[RAW DATA]

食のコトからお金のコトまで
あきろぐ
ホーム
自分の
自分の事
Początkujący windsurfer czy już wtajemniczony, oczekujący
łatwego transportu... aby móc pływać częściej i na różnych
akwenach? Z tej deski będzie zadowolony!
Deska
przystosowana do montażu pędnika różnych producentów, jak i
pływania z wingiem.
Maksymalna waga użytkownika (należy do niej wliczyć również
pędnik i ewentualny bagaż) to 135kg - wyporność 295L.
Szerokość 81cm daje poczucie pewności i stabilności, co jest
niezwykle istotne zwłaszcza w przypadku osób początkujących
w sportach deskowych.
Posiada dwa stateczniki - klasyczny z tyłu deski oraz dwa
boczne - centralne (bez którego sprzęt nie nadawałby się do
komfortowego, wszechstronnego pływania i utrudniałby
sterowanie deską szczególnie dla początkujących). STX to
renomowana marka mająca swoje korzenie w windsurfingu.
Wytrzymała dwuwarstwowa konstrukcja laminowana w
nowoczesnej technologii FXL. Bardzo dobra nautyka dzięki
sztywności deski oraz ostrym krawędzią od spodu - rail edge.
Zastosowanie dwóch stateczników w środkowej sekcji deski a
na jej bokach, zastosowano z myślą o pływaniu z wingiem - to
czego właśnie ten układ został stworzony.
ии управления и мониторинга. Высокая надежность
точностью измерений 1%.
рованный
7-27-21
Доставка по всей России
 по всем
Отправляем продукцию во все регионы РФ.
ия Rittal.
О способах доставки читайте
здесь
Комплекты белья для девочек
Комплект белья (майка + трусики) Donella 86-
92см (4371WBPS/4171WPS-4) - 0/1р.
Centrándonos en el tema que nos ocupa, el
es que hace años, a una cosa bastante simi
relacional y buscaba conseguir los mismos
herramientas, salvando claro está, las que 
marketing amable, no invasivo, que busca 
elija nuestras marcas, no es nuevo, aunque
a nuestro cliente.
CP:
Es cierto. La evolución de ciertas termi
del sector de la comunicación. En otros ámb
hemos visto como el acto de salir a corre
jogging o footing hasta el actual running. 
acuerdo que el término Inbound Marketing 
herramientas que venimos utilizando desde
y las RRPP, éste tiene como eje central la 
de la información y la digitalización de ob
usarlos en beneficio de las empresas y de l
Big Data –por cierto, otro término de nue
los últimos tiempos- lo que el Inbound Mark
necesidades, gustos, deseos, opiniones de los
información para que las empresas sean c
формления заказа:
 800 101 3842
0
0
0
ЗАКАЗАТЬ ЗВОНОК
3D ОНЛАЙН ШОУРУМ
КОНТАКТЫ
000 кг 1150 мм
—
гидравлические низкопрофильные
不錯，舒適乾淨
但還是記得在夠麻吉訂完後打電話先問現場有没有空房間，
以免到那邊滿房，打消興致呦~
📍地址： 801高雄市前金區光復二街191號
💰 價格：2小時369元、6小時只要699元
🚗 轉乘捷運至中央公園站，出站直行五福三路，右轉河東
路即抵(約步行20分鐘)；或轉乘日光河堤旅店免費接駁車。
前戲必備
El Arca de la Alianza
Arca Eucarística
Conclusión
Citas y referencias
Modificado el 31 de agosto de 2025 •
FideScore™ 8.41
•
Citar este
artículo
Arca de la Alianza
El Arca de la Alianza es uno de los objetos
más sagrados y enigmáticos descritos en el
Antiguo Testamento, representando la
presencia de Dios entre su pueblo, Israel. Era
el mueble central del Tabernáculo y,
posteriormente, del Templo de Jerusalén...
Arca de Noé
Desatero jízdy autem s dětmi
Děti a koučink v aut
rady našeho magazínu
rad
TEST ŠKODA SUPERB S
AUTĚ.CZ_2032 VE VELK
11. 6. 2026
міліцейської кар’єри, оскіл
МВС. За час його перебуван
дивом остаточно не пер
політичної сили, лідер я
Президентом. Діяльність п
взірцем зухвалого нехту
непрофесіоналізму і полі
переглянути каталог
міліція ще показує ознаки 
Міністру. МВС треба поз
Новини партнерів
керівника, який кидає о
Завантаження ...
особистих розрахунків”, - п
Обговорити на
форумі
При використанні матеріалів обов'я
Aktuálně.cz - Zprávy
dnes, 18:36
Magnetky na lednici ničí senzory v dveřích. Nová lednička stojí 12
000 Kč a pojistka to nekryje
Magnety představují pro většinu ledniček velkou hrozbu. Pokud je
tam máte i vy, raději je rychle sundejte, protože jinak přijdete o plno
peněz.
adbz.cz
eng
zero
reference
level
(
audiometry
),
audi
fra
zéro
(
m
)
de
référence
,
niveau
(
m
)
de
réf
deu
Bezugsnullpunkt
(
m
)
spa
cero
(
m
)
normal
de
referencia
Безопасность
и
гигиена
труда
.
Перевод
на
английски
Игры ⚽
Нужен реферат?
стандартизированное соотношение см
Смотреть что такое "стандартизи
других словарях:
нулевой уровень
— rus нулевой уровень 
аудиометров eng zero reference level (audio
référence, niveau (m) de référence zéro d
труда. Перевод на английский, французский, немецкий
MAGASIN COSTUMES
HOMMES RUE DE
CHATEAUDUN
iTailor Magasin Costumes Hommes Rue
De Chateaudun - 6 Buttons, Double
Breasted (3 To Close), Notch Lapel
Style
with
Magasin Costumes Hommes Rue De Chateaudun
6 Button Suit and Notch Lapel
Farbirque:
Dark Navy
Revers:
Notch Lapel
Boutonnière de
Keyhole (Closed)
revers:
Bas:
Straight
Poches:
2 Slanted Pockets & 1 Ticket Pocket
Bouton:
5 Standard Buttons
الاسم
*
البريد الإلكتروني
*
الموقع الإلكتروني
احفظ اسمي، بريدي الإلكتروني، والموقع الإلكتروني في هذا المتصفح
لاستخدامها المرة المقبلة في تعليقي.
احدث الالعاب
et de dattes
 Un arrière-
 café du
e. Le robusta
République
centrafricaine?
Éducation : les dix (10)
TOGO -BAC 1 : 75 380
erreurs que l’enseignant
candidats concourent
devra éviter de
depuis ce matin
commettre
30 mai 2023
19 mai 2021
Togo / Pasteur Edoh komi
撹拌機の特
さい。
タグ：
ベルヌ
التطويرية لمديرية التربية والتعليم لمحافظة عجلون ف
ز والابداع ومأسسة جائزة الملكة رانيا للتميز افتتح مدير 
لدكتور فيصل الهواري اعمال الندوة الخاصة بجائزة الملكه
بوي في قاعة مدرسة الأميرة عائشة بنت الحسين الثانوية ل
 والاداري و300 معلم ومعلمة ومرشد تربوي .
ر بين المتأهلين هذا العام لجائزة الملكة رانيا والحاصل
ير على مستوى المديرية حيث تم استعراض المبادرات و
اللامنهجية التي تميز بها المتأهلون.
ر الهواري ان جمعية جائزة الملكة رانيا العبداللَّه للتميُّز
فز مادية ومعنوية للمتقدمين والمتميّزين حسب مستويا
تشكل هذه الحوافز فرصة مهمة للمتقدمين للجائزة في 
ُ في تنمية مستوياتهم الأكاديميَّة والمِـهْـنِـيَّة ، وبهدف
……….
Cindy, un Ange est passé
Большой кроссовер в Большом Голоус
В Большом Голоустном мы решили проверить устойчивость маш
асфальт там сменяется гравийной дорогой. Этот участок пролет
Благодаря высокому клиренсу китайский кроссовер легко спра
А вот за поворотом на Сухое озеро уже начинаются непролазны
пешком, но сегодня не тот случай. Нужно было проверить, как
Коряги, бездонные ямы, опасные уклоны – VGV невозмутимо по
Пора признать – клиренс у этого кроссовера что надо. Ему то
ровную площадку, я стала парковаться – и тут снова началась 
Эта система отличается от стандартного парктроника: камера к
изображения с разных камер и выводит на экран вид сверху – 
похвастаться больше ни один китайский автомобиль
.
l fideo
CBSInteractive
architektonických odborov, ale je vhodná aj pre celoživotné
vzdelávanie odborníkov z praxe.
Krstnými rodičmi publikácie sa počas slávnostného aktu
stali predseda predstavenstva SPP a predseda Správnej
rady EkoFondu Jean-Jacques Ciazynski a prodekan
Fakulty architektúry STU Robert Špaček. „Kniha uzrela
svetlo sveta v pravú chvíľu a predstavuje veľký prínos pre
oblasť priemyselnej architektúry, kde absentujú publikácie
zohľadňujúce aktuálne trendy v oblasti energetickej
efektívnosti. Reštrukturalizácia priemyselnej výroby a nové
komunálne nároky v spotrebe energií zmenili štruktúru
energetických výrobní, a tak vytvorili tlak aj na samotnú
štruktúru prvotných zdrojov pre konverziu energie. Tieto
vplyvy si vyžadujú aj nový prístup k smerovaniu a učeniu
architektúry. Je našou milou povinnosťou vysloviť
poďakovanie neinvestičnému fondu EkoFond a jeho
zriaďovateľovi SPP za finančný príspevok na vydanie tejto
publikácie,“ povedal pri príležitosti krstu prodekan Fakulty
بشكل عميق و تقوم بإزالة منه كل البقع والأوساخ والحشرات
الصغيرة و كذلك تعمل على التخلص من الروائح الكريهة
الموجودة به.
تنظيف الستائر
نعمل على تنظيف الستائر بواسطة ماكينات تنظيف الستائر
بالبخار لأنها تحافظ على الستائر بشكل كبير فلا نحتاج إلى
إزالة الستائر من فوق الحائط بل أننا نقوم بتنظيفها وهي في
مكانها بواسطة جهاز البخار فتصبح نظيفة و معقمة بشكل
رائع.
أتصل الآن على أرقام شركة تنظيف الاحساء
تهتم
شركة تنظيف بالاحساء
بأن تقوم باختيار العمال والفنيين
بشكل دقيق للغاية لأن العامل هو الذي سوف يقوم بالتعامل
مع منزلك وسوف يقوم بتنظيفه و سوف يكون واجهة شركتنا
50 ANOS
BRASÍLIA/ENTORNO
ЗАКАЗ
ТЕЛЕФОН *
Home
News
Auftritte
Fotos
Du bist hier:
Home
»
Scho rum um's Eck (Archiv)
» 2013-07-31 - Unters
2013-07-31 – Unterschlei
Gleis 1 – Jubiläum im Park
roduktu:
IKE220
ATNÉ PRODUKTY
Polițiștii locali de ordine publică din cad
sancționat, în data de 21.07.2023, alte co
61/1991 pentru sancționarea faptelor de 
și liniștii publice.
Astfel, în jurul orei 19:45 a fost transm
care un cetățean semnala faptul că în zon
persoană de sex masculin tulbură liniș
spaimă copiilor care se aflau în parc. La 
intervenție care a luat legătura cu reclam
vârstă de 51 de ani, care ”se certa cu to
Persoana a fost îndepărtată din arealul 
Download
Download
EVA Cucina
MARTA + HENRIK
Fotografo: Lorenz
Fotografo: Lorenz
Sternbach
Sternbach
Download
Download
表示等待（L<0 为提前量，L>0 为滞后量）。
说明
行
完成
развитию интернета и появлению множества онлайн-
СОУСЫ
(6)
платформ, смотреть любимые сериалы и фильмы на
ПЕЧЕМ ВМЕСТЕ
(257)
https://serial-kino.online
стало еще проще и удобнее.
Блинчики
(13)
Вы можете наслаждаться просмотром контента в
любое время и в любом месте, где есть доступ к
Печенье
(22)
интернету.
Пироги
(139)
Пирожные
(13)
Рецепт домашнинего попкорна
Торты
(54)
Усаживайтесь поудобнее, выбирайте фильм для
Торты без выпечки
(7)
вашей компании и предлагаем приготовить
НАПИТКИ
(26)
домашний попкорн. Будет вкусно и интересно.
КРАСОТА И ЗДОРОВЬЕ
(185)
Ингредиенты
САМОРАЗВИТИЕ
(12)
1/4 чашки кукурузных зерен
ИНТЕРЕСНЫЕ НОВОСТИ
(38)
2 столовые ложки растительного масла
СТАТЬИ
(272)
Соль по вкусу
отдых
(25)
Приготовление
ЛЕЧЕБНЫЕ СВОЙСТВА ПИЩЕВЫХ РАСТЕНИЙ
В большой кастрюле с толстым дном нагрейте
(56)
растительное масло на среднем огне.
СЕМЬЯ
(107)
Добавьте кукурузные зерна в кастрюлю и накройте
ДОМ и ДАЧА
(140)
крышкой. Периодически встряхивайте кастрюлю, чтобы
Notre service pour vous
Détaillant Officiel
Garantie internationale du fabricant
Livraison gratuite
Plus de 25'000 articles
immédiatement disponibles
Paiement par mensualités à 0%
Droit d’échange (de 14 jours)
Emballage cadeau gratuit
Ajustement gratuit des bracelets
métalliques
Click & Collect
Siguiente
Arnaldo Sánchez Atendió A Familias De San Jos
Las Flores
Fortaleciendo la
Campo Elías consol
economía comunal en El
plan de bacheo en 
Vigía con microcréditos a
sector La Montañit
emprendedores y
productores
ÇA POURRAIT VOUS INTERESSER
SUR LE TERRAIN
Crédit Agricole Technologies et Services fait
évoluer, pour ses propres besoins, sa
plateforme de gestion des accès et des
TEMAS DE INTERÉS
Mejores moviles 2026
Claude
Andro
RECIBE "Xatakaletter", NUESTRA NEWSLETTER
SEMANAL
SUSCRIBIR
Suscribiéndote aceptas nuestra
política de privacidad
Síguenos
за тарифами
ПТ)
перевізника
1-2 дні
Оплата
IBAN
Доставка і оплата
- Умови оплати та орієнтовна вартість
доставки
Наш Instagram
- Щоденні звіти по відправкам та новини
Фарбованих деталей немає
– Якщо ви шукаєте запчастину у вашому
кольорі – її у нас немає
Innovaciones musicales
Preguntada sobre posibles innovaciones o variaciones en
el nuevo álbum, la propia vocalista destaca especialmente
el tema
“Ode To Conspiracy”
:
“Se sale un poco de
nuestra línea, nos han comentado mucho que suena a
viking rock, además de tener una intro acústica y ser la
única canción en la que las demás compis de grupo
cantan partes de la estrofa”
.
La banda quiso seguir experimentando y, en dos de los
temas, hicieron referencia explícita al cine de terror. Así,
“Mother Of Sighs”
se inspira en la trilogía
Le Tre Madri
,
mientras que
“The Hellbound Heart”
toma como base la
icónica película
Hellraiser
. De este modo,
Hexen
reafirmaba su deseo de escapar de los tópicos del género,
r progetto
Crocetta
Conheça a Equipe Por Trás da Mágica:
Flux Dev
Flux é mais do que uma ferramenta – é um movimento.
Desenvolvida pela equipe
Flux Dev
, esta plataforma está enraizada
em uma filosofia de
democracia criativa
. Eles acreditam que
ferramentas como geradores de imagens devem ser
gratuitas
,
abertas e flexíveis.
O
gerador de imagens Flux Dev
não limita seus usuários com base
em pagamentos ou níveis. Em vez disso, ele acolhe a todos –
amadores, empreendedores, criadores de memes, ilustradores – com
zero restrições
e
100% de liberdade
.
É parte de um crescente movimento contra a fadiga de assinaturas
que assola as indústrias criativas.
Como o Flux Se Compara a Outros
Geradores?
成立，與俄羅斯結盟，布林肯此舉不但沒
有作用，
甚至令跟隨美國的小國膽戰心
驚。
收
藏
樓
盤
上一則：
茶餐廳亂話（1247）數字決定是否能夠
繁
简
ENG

[/RAW DATA]

Convert the stretch of the records from the start through the line containing "pływania z wingiem." into a JSON list of strings, one string per line, leaving out blank lines.

__ANSWER BOX__.
[
  "食のコトからお金のコトまで",
  "あきろぐ",
  "ホーム",
  "自分の",
  "自分の事",
  "Początkujący windsurfer czy już wtajemniczony, oczekujący",
  "łatwego transportu... aby móc pływać częściej i na różnych",
  "akwenach? Z tej deski będzie zadowolony!",
  "Deska",
  "przystosowana do montażu pędnika różnych producentów, jak i",
  "pływania z wingiem."
]